Je me souviens encore de cette phrase que tu aimais répéter : « Ma petite, un rien arrange, et un rien détruit. » Je crois que la bonne ou la mauvaise fortune reposent sur ces riens qui, je le sais à présent, font basculer les choses du bon ou du mauvais côté. C’est selon.

Je m’appelle Hayat. En arabe, cela signifie « la vie ». Voyez-vous ça ! J’étais « la vie » à moi seule, avec sa fraîcheur, sa lumière et ses promesses. En vérité, les enfants de la terre devraient tous porter le même prénom que moi. Ceci pour rappeler aux adultes que le dernier des marmots qui court pieds nus dans la rue du Pardon est un monde à lui seul. Un monde d’une richesse infinie, complexe, imprévisible, inconstant parfois, mais d’une extrême fragilité.

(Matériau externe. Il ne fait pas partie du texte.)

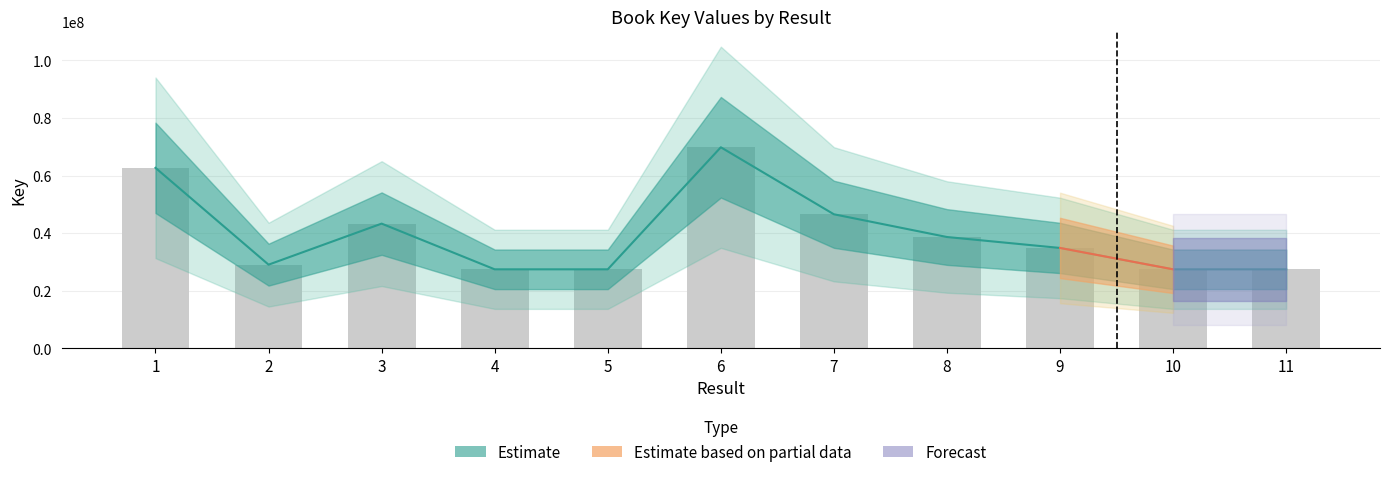

At which category does the chart reach its peak across all series?

6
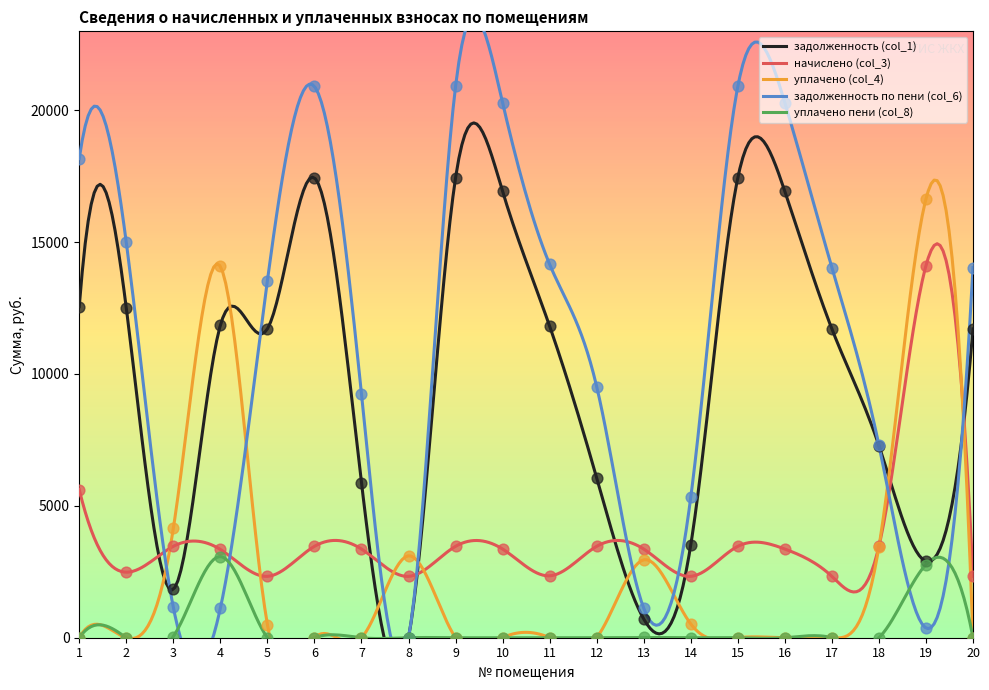

What are all the series names shown in the legend?

задолженность (col_1), начислено (col_3), уплачено (col_4), задолженность по пени (col_6), уплачено пени (col_8)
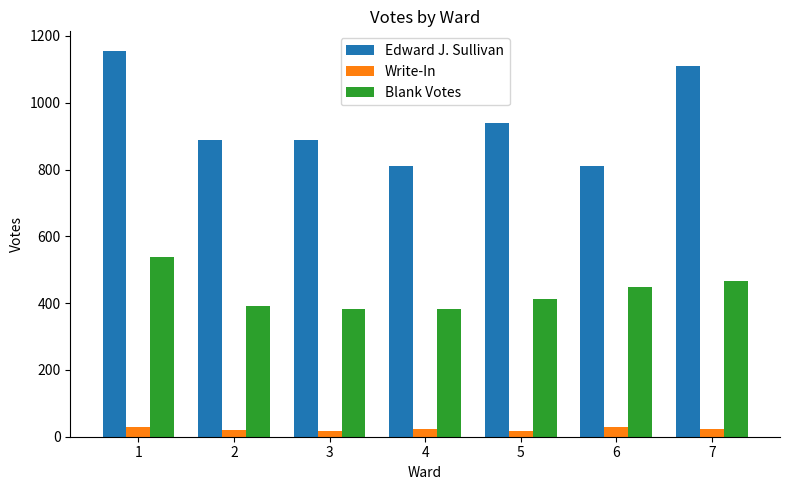

How many categories are shown in the chart?

7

Ainsi est faite la mémoire des hommes : des tiroirs qui s’ouvrent et qui se referment par un mot, un parfum, une couleur, un frisson.

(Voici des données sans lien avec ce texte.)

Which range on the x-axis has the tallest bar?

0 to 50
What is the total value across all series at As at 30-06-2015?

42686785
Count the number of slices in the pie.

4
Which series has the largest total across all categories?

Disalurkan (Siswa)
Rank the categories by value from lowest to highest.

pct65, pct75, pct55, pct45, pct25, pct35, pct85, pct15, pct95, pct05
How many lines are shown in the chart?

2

Gémir c’est renoncer à moitié, c’est accepter la perspective de l’échec.


Dieu est beau et Il aime la beauté. C’est pourquoi Il a mobilisé une nuée d’anges pour veiller sur Ses enfants préférés : les créateurs. S’Il lui arrive de les étrangler ou de les nourrir de vaches enragées et de tourments, il est rare qu’Il les tue. Les artistes ont beau cracher au ciel, pester et blasphémer, ils ignorent que ces épreuves-là sont en réalité un cadeau, des outils indispensables à l’élaboration de leur œuvre. Qui peut raconter la faim mieux qu’un indigent, le désespoir mieux qu’un homme au bord du suicide ? Comment parler d’amour si l’on n’a pas ressenti au creux de sa poitrine le feu de la rupture ? Je sais cela pour avoir longtemps avancé en eaux troubles. Pour m’être battu à armes inégales dans un monde d’hommes, fait par et pour les hommes. Je n’ai jamais baissé la garde, ma fille. J’ai rendu coup pour coup, j’ai lutté bec et ongles pour exercer dignement mon métier. La liberté ne se donne pas, elle s’arrache.

« Des artistes, disais-tu, les gens ne retiennent que les paillettes, la bonne humeur, la poésie, l’ivresse. Ils ne voient rien des coulisses hantées par le doute, la solitude, l’angoisse, la pitance incertaine, les chutes inévitables quand les muses traînent la patte… » Et tu ajoutais, péremptoire : « Les saltimbanques ne meurent jamais parce que nous avons tous besoin de rêves… »



Le coin des curieux :

Les chikhates sont des chanteuses et danseuses populaires marocaines, qu'on peut retrouver dans l'animation de fêtes.

Elles sont à la fois célèbres et très décriées, car les préjugés en font des femmes vulgaires aux mœurs dissolues, souvent associées à la prostitution. On leur reproche de se livrer publiquement en spectacle, surtout lorsqu’elles dansent. Elles dérangent la logique patriarcale par leur indépendance et leur liberté, en gagnant leur vie grâce à l’usage de leur corps, par la voix et la danse. Leur perception a aussi été déformée pour des raisons politiques : voix libres qui chantaient l'injustice à l'encontre des femmes mais aussi de leurs tribus, elles ont pu avoir un rôle dissident contre un pouvoir corrompu ou contre le colonisateur.

Encore aujourd'hui, exercer le métier de chikha implique de nombreux sacrifices : rejetées par leurs proches et leurs familles, ces artistes finissent souvent seules. En 2015, la célèbre chicka Tsunami a même été menacée de mort pour son style très osé. En conséquence, les jeunes sont de moins en moins nombreuses dans cette profession, qui peine aujourd'hui à passer le flambeau de son immense répertoire traditionnel de musique populaire.

Les chikhates font un peu penser aux geishas, artistes elles aussi souvent associées à tort au monde de la nuit et de la prostitution.